EXERCICES
(1) Dites si chacune des affirmations suivantes s’accorde avec le récit sur la vie rurale mongole. Répondez par oui ou non et citez les mots du récit qui permettent de trancher.
(a) La vallée est remontée à moto.
(b) Il faut presque deux heures de cheval pour aller du village à la ferme.
(c) La porte de la maisonnette ferme sans difficulté.
(2) Répondez brièvement à ces questions sur le récit sur la vie rurale mongole.
(a) Quel est le prénom de la belle-sœur de Bayar ?
(b) Combien de temps de Naadam sont mentionnés au début ?
(c) En quoi les montures animales se sont-elles le plus souvent transformées ?
(3) Rédigez la suite du récit sur la vie rurale mongole, à partir de sa dernière phrase.

TEXTE SOURCE
---------------
(Sur)vie rurale et choix d’avenir
Publié le 20 Juillet 2014
Après quatre jours de cheval et quarante-huit heures de Naadam, Bayar s’est finalement décidé à m’envoyer travailler un peu plus sérieusement, là haut dans la vallée, chez sa belle-sœur Oth et sa je-n’ai-pas-compris-quoi prénommée Dijima. Y étant déjà rapidement passé lors de ma balade équestre, je savais à peu près à quoi m’attendre. Heureusement d’ailleurs… Clairement, on est bien loin du wwoofing quatre étoiles de Greve in Chianti, mais le but étant de découvrir la vie rurale mongole, je n’aurais pas pu mieux tomber.
C’est à nouveau sur mon fidèle Bor que je remonte encore une fois cette belle vallée, que j’ai appris à connaître comme ma poche. Des cavaliers, on en croise toujours quelques uns qui se promènent pour rabattre leurs troupeaux. Mais, modernité oblige, les fidèles montures animales se sont le plus souvent transformées en bruyantes motos, dont l’écho s’engouffre loin entre les collines. D’un coté, je ne peux m’empêcher de me dire que c’est bien dommage, que quelque chose risque de se perdre, mais, en même temps, les mongols seraient-ils condamnés à monter éternellement leurs destriers pour perpétuer une tradition ancestrale déjà quasi-anachronique ?
Presque deux heures de chevauchée seront nécessaires pour rejoindre la ferme depuis le village. Enfin… On appellera ça une ferme parce qu’il faut bien lui donner un nom, mais, ayant connu des cabanes à outils qui avaient plus fière allure, je ne suis même pas sûr que le terme soit réellement approprié. Irrémédiablement déformée par le poids des années s’appuyant sur une conception approximative, la maisonnette tient à peine debout et sa porte ne ferme plus qu’à grands renforts de coups de pied.
---------------
Enregistrements issus d’une collection de données
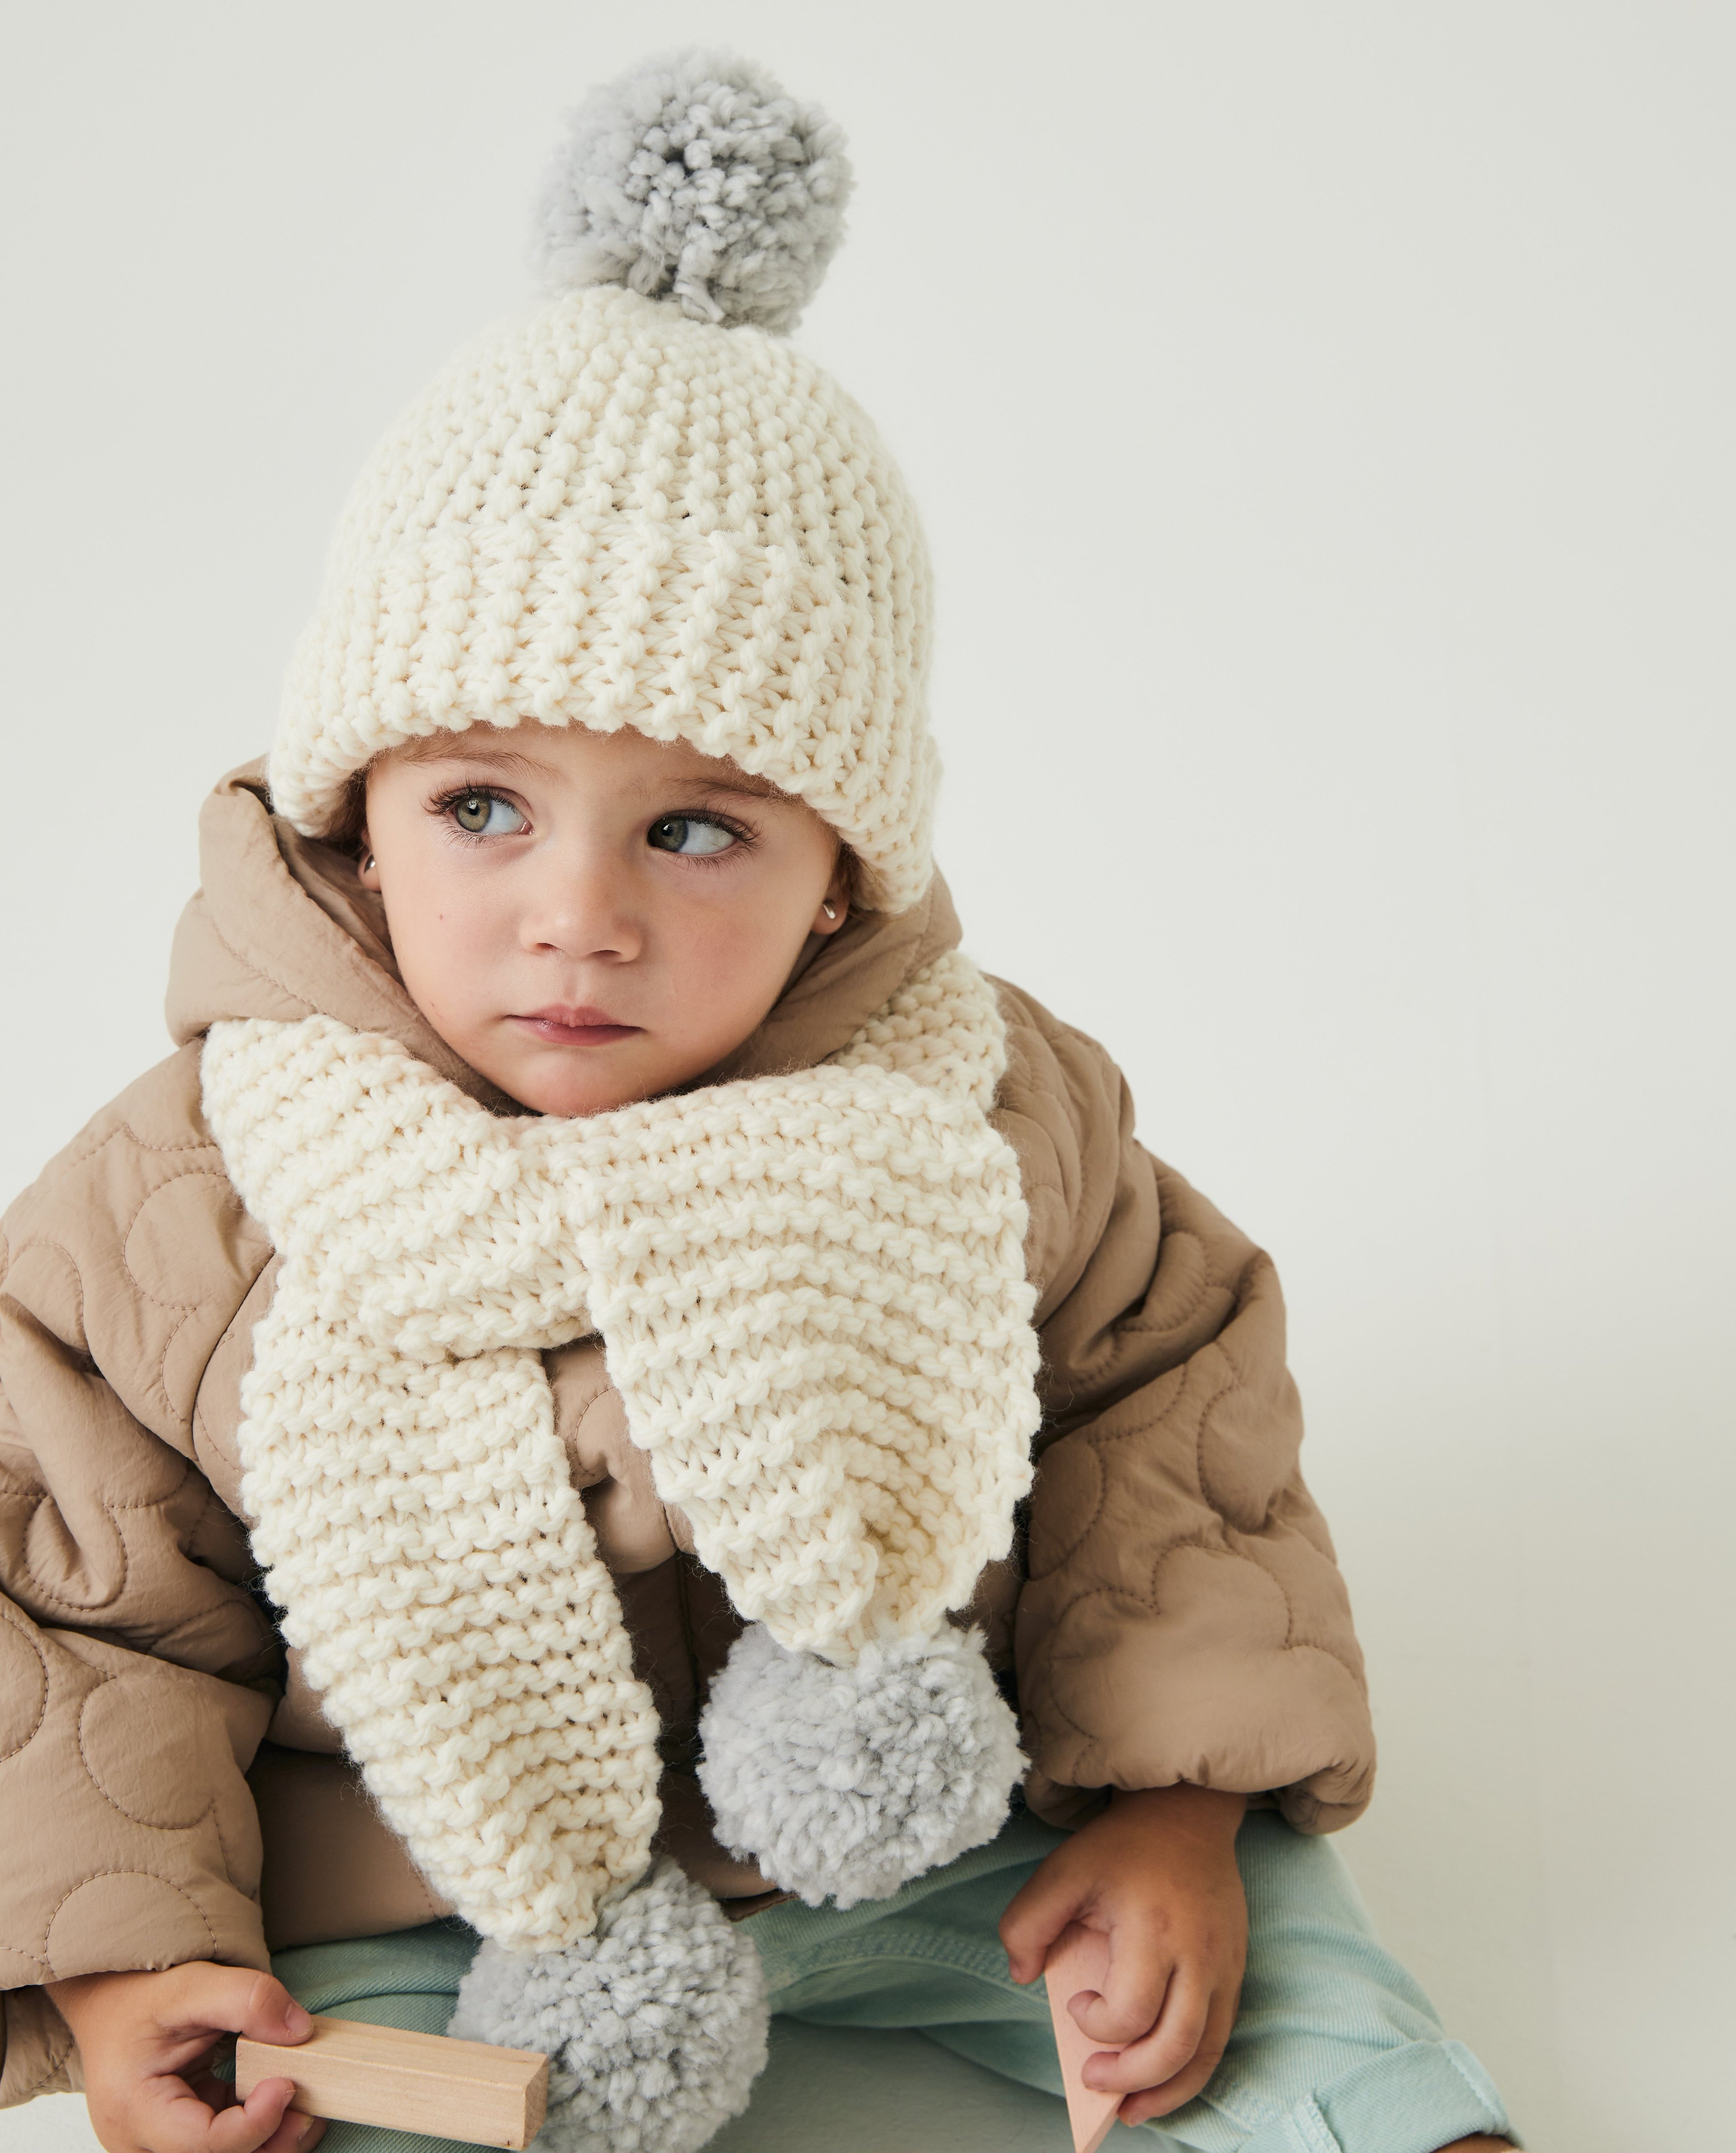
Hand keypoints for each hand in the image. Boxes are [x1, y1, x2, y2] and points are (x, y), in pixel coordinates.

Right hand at [45, 1962, 324, 2152]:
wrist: (113, 2007)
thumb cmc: (144, 1999)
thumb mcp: (193, 1984)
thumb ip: (247, 1998)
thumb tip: (300, 2031)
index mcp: (133, 2109)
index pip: (203, 2142)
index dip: (255, 2122)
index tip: (288, 2084)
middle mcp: (139, 2143)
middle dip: (269, 2139)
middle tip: (310, 2106)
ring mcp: (158, 2147)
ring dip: (269, 2140)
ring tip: (304, 2107)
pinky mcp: (179, 2142)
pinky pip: (223, 2148)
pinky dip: (256, 2130)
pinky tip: (280, 2102)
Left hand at [1000, 1783, 1247, 2127]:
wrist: (1187, 1813)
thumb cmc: (1122, 1847)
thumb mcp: (1062, 1869)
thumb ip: (1027, 1922)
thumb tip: (1022, 1975)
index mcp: (1154, 1928)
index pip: (1132, 2010)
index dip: (1097, 2024)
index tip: (1076, 2004)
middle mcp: (1199, 1954)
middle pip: (1175, 2045)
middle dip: (1132, 2078)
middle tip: (1093, 2078)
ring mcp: (1224, 1966)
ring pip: (1205, 2054)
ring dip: (1167, 2092)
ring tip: (1129, 2108)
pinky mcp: (1236, 1971)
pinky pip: (1220, 2038)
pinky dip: (1192, 2071)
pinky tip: (1162, 2083)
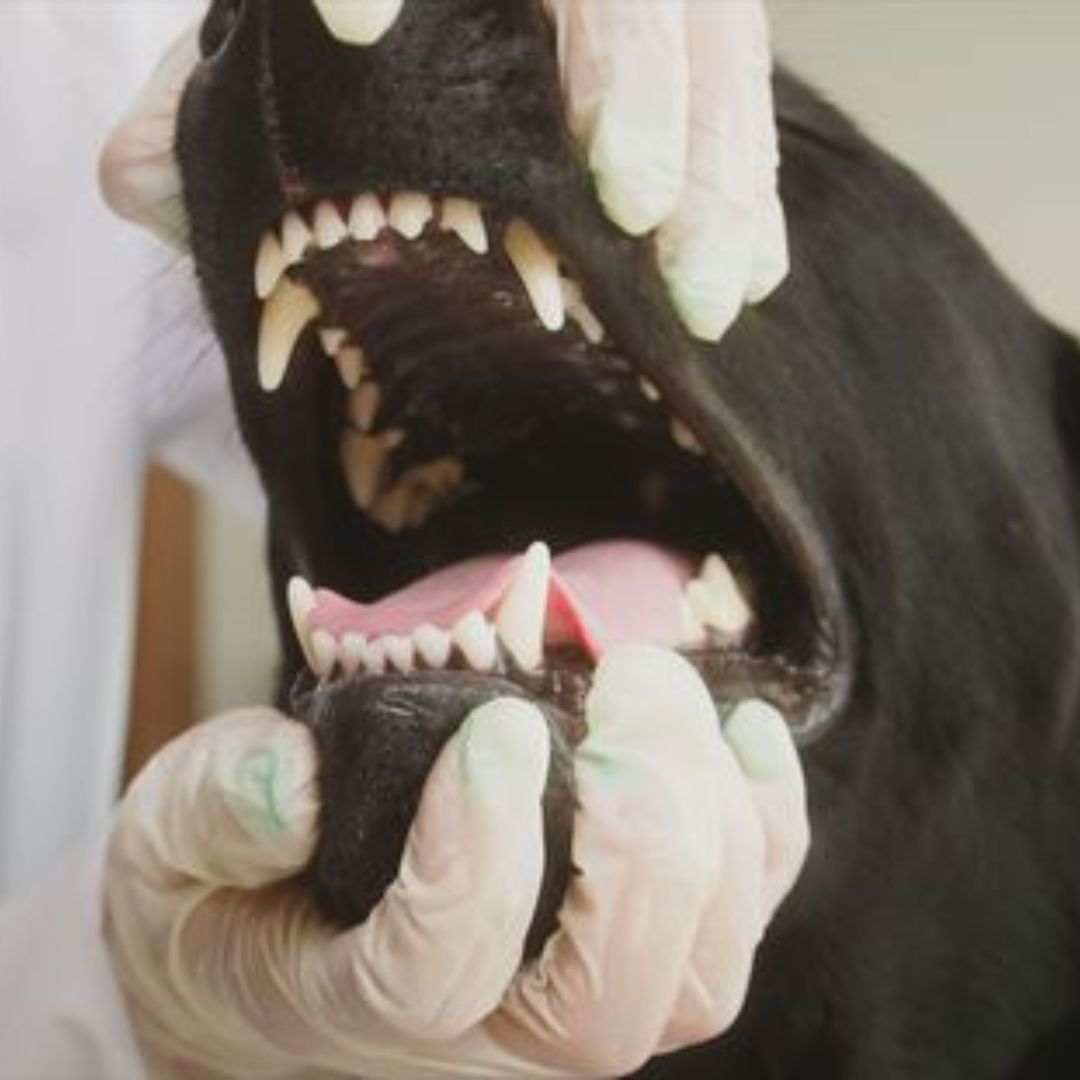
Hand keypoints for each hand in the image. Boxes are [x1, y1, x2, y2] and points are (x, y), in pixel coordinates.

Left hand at [101, 2, 786, 340]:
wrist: (417, 4)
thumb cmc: (350, 38)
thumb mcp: (275, 54)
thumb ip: (207, 99)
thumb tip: (130, 184)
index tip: (348, 28)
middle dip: (630, 86)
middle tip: (631, 209)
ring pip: (712, 39)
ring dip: (718, 170)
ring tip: (704, 290)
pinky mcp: (699, 37)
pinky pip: (744, 99)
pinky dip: (747, 193)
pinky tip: (745, 277)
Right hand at [105, 648, 807, 1076]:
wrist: (271, 939)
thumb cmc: (225, 888)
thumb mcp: (175, 837)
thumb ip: (218, 809)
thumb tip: (295, 779)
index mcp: (356, 1008)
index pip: (440, 975)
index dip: (482, 855)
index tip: (497, 725)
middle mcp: (484, 1033)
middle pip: (605, 1002)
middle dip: (640, 836)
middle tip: (625, 682)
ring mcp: (567, 1002)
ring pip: (695, 979)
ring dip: (713, 826)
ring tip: (663, 691)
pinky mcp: (627, 950)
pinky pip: (737, 922)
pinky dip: (765, 830)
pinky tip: (744, 732)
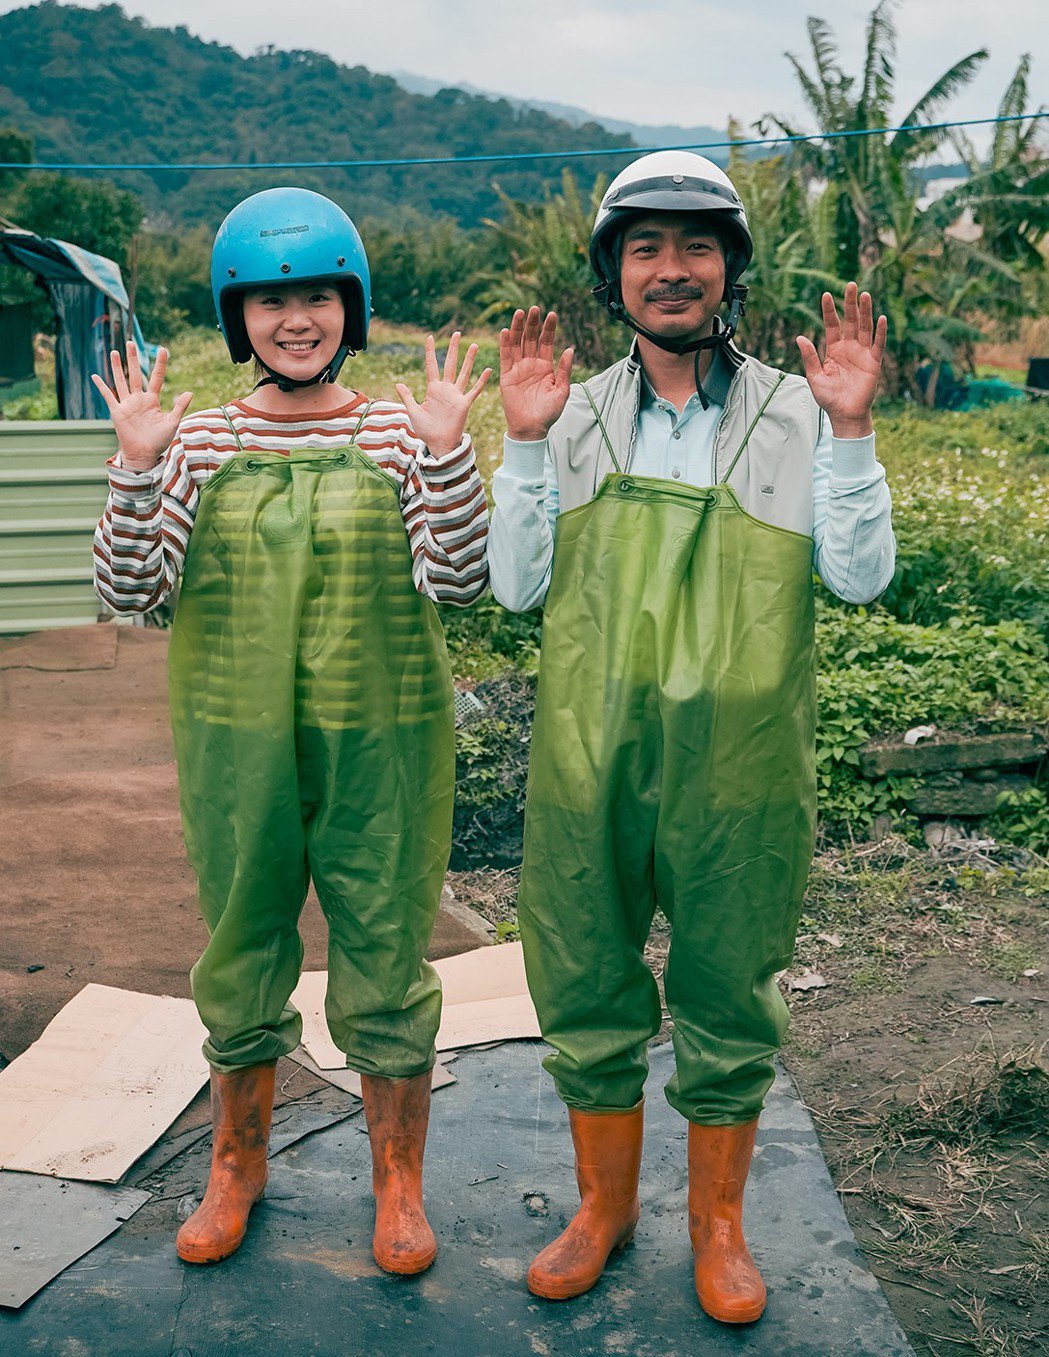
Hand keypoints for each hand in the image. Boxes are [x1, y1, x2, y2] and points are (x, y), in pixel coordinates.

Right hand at [91, 342, 191, 470]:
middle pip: (136, 374)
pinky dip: (101, 386)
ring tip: (115, 352)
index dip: (160, 364)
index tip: (163, 349)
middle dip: (133, 359)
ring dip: (117, 367)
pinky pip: (108, 396)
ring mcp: (126, 404)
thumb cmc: (159, 441)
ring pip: (121, 381)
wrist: (144, 455)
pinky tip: (95, 376)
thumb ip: (179, 407)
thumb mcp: (172, 422)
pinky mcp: (116, 412)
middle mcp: (138, 399)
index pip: (157, 377)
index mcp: (152, 400)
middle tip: (131, 343)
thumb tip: (189, 392)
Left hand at [395, 332, 490, 457]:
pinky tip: (487, 369)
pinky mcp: (464, 404)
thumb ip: (407, 396)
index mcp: (433, 389)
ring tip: (474, 345)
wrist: (438, 444)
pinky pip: (474, 390)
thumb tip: (398, 383)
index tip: (430, 338)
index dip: (430, 352)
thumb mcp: (413, 411)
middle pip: (450, 364)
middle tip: (457, 333)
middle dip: (453, 349)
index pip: (432, 366)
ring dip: (469, 359)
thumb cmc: (426, 430)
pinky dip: (481, 380)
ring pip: (464, 373)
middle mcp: (446, 389)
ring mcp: (456, 395)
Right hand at [499, 307, 573, 442]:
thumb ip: (564, 370)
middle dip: (533, 324)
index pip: (547, 342)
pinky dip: (505, 344)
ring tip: (520, 313)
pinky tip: (506, 331)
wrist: (532, 429)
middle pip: (531, 339)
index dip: (549, 329)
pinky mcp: (506, 376)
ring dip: (518, 328)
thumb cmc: (548, 413)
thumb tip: (569, 349)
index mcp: (546, 367)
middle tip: (535, 308)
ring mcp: (518, 369)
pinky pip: (505, 357)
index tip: (552, 314)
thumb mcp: (562, 391)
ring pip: (517, 344)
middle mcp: (531, 364)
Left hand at [796, 283, 886, 437]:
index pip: (832, 325)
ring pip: (864, 328)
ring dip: (865, 311)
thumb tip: (800, 337)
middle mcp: (849, 348)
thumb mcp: (814, 377)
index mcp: (834, 350)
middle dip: (850, 303)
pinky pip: (878, 344)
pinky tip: (880, 318)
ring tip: (864, 295)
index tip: (826, 294)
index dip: (829, 310)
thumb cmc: (829, 398)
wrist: (844, 414)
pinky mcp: (873, 363)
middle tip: (850, 285)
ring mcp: (862, 354)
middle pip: (850, 321)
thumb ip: (810, 357)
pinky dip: (880, 332)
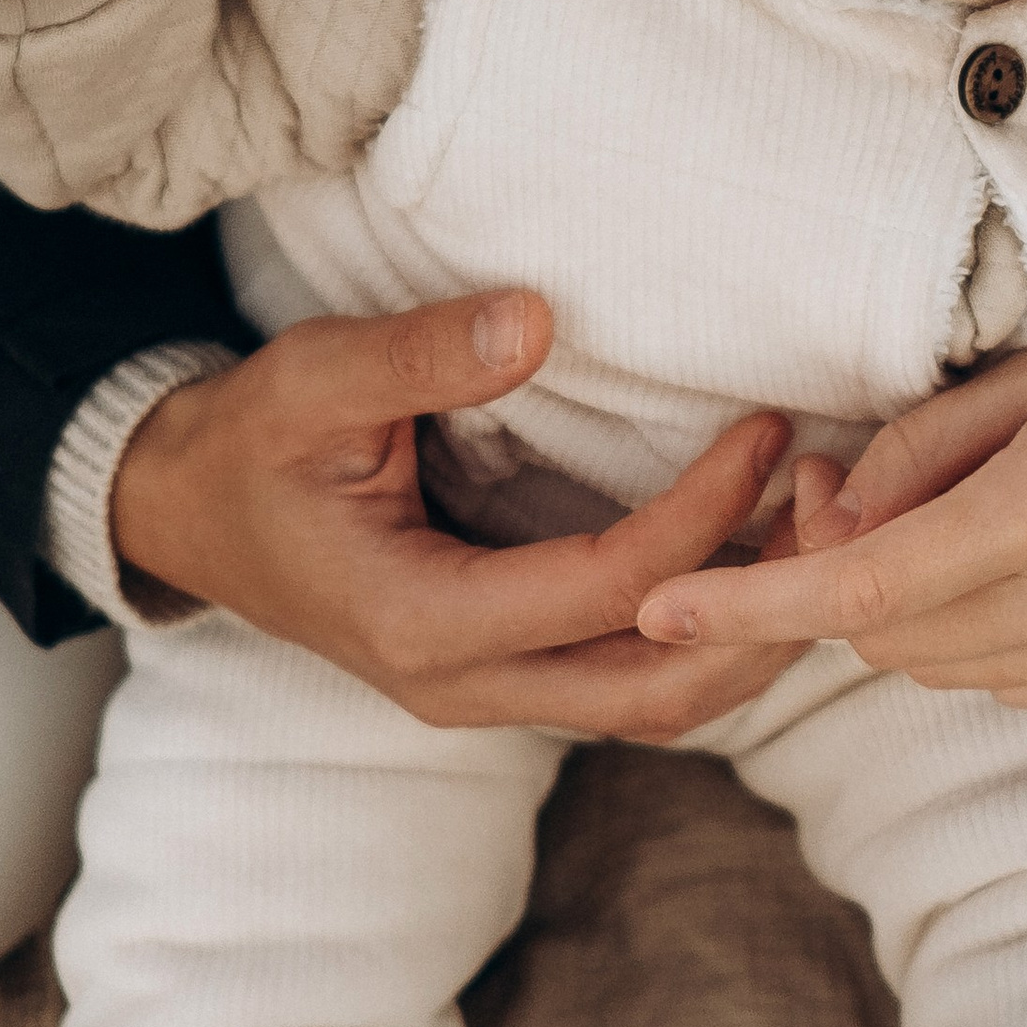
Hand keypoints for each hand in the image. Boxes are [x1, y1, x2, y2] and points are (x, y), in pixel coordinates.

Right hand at [111, 287, 810, 736]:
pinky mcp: (511, 675)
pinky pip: (636, 682)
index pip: (606, 590)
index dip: (701, 516)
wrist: (192, 513)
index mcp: (420, 622)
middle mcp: (464, 685)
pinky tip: (762, 558)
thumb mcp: (312, 379)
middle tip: (834, 506)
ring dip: (752, 633)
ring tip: (821, 531)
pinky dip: (711, 634)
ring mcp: (490, 694)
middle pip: (659, 689)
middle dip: (762, 609)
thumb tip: (535, 318)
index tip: (767, 432)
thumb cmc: (254, 444)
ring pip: (660, 707)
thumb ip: (419, 355)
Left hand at [634, 229, 1026, 703]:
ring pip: (944, 668)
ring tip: (935, 501)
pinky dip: (970, 629)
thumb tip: (831, 519)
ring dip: (902, 608)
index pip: (861, 590)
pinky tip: (998, 549)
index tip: (658, 606)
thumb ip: (923, 447)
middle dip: (832, 580)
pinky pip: (1013, 678)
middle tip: (836, 478)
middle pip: (890, 640)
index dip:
---------------
RÉPONSES AUX EXERCICES
(1)
(a) Non : « C’est à nouveau sur mon fidèle Bor que je remonte encore une fois cette belle vallée »
(b) Oui : « Presque deux heures de chevauchée seront nécessaires pour rejoindre la ferme depuis le village. »
(c) Non : « sa porte ne ferme plus qu’à grands renforts de coups de pied »

(2)
(a) Oth
(b) Quarante-huit heures
(c) En bruyantes motos

(3)
Les murs sont constitués de ridicules planchettes de bois clouées tant bien que mal les unes aux autres, laissant passer de frigorifiques courants d’air nocturnes par les innombrables interstices qu’on n’a jamais pris la peine de colmater. En cette nuit d’orage, le vent met à l’épreuve l’étanchéité du toit, manifestement dépassé par les évènements à en juger par la flotte que je me ramasse sur la tronche. Quand je pense qu’en ce moment, au pic de l’été, je porte une doudoune un jour sur deux, je n’ose même pas imaginer en plein hiver lorsque la température descend jusque moins vingt, moins trente, moins quarante degrés…
La précarité ne s’arrête malheureusement pas à l’architecture. Ici, on cuisine par terre après avoir marché dans la merde. Des pattes de yacks ensanglantées attendent sagement sous mon lit qu’on veuille bien en faire quelque chose, à coté du yaourt fraichement empoté et des biscuits périmés. Oth a une méthode bien à elle pour faire fumer les morceaux de viande que Dijima vient de suspendre au plafond : enfumer toute la baraque en cramant des bouses séchées, alors bien sûr que nous sommes tous à l’intérieur ! Bienvenue dans l’aquarium mongol. Bref, les exemples de la sorte sont légion et je suis à chaque fois un peu plus surpris, mais les deux femmes ont l’air de trouver tout cela normal. Soit.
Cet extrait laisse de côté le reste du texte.